The Industrial segment is so large, so we are willing to look at different product categories where we can provide value and where we have a good fit with our offering.

Pasi Hiedanpää
Director, Investor Relations and Communications, Scanfil Oyj

Okay, thank you. Are there any further questions from the floor? Okay, neither from chat, so maybe we can start to close the meeting after Christophe's final words. But when you actually leave the room, go to the left-hand side, there's a small package for all of you guys, so pick up one with you. So thank you on my behalf.

Christophe Sut
CEO, Scanfil Oyj

Okay. Need to find the device. Here it is. First of all, I want to thank you for spending your time with us today. It was very nice to have you with us, and hopefully you got to know us a little bit more. I think there is a few things I wanted to get back to. I mean, the first thing is we have a positive outlook for the EMS market. And as I mentioned in opening, what we can see is our customer have been moving towards more digital and complex product, which is, at the end of the day, driving a need to capital allocation.

And we have many, many customers, even very massive company, that have made the choice to invest in R&D and are turning to us to say, "Please, manufacturing, manufacture those products for us, because we gonna spend our time on something else." And that's a very positive dynamic.
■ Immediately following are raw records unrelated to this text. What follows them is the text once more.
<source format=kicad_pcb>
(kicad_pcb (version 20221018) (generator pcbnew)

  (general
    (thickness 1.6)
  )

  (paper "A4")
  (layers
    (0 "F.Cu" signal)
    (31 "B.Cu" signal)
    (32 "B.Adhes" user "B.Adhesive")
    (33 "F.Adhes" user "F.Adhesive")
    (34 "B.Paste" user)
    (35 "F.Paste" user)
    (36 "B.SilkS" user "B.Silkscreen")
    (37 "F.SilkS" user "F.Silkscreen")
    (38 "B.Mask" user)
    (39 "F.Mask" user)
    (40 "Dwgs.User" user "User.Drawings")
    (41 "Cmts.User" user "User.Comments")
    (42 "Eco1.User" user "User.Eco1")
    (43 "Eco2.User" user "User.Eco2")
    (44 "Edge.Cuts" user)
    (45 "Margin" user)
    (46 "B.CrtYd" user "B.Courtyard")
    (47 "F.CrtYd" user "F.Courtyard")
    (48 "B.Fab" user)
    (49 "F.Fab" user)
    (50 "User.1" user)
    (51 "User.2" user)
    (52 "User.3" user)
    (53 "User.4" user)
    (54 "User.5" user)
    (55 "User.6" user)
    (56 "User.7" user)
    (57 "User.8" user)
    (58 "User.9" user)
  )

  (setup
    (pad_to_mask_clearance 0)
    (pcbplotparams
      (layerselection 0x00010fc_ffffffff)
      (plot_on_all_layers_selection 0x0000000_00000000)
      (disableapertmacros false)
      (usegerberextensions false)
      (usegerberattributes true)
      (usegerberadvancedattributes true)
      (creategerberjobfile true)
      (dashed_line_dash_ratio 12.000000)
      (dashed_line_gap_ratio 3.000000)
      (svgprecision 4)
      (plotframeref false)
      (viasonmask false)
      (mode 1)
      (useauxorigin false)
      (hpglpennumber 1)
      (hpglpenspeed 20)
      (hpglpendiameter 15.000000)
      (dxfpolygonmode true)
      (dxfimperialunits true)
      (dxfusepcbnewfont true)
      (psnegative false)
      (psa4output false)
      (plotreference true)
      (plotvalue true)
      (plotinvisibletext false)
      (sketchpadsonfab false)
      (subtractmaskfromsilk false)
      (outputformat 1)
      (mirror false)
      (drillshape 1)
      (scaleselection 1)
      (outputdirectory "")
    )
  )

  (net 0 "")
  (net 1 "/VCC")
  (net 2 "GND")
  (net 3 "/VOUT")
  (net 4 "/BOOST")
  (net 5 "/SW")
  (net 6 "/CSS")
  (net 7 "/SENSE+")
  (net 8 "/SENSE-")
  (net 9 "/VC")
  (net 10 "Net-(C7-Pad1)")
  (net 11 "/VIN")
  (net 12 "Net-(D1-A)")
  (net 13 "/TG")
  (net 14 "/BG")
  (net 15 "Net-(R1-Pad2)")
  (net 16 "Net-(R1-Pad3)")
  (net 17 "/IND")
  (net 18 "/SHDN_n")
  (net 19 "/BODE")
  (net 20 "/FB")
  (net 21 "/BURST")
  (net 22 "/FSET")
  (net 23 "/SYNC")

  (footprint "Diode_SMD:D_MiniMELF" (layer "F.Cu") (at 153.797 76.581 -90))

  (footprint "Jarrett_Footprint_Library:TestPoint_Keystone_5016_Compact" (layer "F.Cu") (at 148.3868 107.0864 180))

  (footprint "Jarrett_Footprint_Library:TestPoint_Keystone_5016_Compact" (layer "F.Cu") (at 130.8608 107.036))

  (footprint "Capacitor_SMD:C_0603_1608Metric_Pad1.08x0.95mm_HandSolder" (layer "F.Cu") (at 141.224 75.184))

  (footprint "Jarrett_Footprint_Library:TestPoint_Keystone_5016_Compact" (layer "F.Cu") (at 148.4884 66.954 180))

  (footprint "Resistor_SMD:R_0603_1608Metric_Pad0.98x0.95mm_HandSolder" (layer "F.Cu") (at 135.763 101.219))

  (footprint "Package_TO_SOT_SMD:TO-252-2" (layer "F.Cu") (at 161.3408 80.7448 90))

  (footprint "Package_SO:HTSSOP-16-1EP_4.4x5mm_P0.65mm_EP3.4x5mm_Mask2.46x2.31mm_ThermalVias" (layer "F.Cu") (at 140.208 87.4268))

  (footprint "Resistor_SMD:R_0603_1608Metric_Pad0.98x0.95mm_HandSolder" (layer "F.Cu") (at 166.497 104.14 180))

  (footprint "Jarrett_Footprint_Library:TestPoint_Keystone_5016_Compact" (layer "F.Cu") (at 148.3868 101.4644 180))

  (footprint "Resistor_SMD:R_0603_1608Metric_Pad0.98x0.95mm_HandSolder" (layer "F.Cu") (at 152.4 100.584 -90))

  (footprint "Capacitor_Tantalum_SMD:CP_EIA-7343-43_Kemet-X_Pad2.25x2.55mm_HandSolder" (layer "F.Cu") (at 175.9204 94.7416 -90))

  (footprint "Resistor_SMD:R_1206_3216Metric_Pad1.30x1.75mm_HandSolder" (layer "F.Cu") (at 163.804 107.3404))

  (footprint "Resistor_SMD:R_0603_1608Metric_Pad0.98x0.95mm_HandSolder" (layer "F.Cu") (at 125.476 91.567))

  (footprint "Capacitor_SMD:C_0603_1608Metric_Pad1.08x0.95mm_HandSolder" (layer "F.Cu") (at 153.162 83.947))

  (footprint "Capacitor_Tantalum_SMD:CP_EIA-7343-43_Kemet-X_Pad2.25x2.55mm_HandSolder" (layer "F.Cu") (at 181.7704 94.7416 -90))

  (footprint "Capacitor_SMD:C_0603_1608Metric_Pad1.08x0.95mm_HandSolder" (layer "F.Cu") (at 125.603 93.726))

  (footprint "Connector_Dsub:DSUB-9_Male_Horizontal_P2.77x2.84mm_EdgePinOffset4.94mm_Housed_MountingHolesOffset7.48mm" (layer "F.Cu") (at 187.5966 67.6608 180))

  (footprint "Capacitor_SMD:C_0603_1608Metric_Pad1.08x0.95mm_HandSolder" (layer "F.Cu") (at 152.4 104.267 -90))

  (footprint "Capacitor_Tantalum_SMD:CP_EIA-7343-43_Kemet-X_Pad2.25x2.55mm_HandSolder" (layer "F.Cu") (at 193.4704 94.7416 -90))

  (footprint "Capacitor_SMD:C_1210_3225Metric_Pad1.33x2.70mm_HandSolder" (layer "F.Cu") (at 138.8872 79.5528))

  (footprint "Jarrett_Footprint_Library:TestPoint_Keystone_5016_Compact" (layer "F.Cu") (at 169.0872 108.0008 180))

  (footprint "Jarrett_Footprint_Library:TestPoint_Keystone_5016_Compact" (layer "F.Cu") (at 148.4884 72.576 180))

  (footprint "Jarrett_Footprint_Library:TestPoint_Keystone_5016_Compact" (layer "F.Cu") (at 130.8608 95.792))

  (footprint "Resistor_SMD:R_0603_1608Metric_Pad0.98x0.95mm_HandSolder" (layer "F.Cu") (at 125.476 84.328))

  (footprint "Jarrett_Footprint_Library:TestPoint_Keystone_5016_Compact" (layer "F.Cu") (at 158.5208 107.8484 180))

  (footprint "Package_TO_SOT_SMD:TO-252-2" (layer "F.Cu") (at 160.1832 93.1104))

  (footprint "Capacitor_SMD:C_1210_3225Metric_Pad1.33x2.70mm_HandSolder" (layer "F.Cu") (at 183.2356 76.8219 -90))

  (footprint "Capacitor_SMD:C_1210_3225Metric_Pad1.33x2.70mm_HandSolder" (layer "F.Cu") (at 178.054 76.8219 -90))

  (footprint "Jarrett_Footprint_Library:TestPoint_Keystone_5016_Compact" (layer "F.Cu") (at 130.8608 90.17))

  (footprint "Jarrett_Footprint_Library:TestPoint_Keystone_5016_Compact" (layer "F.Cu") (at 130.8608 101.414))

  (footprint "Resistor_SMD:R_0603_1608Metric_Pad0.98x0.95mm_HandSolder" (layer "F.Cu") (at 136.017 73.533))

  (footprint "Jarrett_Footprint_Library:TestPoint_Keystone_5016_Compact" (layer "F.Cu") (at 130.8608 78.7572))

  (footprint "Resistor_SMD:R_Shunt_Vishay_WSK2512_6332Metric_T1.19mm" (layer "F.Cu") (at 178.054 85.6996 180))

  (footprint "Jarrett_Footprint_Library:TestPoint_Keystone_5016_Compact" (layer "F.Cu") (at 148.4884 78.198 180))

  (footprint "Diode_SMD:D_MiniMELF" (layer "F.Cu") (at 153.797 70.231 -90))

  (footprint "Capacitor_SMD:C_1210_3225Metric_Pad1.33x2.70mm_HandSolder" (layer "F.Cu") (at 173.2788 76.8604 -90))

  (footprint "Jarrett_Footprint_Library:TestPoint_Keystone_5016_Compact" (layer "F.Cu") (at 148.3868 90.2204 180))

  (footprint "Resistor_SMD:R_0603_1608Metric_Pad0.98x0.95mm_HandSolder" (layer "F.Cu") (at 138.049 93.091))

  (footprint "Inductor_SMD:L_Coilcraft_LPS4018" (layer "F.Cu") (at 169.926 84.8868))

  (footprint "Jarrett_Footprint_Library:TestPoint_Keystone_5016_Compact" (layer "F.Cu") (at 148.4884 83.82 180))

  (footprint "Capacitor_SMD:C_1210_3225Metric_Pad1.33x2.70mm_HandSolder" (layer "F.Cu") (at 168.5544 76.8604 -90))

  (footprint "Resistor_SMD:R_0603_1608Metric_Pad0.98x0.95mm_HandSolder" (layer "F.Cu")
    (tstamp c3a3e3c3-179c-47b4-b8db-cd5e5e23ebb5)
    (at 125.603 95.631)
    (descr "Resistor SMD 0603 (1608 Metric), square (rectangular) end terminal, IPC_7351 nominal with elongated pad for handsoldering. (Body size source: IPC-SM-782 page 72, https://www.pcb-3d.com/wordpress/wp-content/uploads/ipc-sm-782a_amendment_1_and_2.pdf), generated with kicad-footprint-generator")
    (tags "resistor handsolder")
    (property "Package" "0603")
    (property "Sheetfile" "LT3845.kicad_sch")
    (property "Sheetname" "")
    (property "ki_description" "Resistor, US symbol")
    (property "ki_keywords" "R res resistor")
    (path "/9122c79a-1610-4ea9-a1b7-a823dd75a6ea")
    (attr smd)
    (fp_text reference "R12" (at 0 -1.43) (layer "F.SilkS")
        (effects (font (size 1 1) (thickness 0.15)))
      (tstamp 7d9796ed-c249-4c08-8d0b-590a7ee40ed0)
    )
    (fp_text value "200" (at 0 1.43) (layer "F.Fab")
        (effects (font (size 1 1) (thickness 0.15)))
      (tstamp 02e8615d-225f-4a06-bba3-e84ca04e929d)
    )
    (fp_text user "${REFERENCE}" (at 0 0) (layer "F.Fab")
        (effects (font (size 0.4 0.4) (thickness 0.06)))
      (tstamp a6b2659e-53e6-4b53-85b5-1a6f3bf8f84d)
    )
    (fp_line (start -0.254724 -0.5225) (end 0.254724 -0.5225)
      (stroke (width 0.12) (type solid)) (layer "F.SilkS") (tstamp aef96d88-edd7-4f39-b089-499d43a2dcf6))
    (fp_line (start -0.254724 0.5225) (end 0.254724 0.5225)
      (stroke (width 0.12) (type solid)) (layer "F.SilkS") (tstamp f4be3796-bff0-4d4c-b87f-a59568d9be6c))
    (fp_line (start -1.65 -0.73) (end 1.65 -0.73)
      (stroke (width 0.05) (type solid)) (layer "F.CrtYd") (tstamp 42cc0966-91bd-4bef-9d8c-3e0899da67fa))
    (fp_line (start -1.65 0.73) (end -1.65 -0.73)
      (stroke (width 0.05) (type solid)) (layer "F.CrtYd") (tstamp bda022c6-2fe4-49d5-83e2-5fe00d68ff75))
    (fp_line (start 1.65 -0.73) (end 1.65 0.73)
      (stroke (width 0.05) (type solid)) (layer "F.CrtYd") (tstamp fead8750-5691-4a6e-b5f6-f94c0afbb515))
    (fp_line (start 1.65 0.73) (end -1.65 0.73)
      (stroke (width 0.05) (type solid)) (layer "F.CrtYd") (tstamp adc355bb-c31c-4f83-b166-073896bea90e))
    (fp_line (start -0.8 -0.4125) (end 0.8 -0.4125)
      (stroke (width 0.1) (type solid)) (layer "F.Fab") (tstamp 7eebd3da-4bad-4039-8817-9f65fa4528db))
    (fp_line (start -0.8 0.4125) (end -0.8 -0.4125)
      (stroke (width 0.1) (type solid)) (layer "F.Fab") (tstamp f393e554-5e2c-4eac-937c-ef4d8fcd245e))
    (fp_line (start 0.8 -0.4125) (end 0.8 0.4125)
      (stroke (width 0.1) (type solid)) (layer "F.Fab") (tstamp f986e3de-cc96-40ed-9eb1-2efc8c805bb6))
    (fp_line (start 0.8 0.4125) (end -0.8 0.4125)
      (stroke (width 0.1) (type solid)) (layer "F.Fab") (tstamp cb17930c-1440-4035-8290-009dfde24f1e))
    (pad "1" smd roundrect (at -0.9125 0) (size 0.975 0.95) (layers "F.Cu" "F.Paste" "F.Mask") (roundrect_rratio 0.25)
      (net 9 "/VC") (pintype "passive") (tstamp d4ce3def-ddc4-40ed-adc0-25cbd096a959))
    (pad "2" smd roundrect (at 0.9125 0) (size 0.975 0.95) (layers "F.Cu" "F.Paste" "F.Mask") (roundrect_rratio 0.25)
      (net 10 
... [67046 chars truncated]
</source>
The second element is Energy, Cleantech, and Medtech have a positive potential and very long-term outlook and potential. And we have, sometimes you could say maybe by luck a little bit, we were at the right time 15 years ago and building relationship. We have fantastic portfolio that is extremely diversified. And when we talk about Energy and Cleantech, for example, I mean, we don't only do storage of Energy. We do recycling of bottles.

We do a lot of different things which allow us to have a very spread exposure, because you know those market that develop fast. They develop fast for a year, and then suddenly it stagnate a little bit, and then they go fast again. And we have seen that even in the last quarter. Some customers were going a bit slower, but then some others were going fast. So we have a very good portfolio there, and that makes it very attractive to us and open up for a very good development. I think that also as another element to take into consideration. I mean, we have taken the decision to be active on the M&A side, and we complement our organic growth with inorganic growth.
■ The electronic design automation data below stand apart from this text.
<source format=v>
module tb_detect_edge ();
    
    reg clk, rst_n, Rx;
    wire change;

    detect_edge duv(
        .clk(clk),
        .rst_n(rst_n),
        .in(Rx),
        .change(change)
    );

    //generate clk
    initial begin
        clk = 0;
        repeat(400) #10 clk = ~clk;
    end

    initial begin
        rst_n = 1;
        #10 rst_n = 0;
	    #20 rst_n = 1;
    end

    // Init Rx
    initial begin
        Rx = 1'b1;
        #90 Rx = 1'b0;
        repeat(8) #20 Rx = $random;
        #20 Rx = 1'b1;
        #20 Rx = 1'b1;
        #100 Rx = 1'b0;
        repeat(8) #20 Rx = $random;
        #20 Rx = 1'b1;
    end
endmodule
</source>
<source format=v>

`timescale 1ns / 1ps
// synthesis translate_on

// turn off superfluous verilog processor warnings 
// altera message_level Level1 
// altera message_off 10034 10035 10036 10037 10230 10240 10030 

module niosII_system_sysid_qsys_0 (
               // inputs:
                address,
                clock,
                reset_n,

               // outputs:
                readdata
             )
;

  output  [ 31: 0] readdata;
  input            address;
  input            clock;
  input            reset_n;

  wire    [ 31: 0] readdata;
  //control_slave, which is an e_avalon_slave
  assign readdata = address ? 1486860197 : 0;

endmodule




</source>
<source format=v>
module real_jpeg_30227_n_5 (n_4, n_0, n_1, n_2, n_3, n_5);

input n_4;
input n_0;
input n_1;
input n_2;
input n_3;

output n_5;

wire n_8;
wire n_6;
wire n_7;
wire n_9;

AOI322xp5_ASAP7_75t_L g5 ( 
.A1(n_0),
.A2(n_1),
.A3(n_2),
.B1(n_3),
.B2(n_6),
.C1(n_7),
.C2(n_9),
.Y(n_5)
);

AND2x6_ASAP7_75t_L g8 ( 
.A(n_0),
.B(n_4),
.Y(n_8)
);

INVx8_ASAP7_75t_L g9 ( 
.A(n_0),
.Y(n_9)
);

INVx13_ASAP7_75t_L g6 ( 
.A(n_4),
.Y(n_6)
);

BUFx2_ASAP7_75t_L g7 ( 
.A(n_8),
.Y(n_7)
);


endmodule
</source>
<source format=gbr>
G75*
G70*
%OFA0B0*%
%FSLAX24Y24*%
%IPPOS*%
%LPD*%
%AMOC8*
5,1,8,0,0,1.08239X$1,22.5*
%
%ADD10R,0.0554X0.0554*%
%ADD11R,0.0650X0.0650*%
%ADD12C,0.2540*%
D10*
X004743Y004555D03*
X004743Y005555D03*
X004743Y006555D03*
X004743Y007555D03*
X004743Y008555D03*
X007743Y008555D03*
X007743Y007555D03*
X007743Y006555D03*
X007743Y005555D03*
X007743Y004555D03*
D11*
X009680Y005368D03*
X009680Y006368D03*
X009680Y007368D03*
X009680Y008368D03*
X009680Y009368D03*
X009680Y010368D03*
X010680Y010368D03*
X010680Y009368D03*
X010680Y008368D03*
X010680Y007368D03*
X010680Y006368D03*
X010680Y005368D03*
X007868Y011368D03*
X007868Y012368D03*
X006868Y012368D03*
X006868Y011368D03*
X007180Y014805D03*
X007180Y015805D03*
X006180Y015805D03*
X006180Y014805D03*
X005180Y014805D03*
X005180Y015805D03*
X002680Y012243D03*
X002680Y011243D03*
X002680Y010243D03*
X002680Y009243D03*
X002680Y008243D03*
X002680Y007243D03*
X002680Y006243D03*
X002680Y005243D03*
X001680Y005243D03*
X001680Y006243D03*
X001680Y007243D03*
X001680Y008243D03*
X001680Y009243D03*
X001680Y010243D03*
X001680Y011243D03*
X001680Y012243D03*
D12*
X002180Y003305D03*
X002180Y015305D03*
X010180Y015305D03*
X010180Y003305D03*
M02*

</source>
And that's a journey we need to build, future capability and expand our capabilities to support existing customers, but also to bring new customers on board. So that's also an important element. Then, as you have heard from Riku and then Timo, I mean, Scanfil has always been working on efficiency and, and it's also on keeping costs under control, but also making investment that develop our company and develop our capability in, in being an efficient manufacturer, both on the quality side, on the cost side, and that we continue. And, and here we have a good footprint. I mean, my first week in Scanfil, I spent in China, in Suzhou, and, that was, probably maybe not the best moment. There have been many good moment, but it was a very impressive moment.

We were having 60 customers visiting that facility that was supposed to be in the forefront, and they have recognized that. And for us, it's extremely inspiring, and it shows that we have really something in hand that can create value for our customers, and that's something we want to continue, and we want to move forward. And because of that, I mean, we believe that our long-term targets are something that is fully achievable, that can create a good position for the company in the future, and that we are now working very hard to achieve. So, hopefully, you know us a little bit more, and we will continue to work towards those direction. And I want to thank you again for spending your time with us today. Thank you.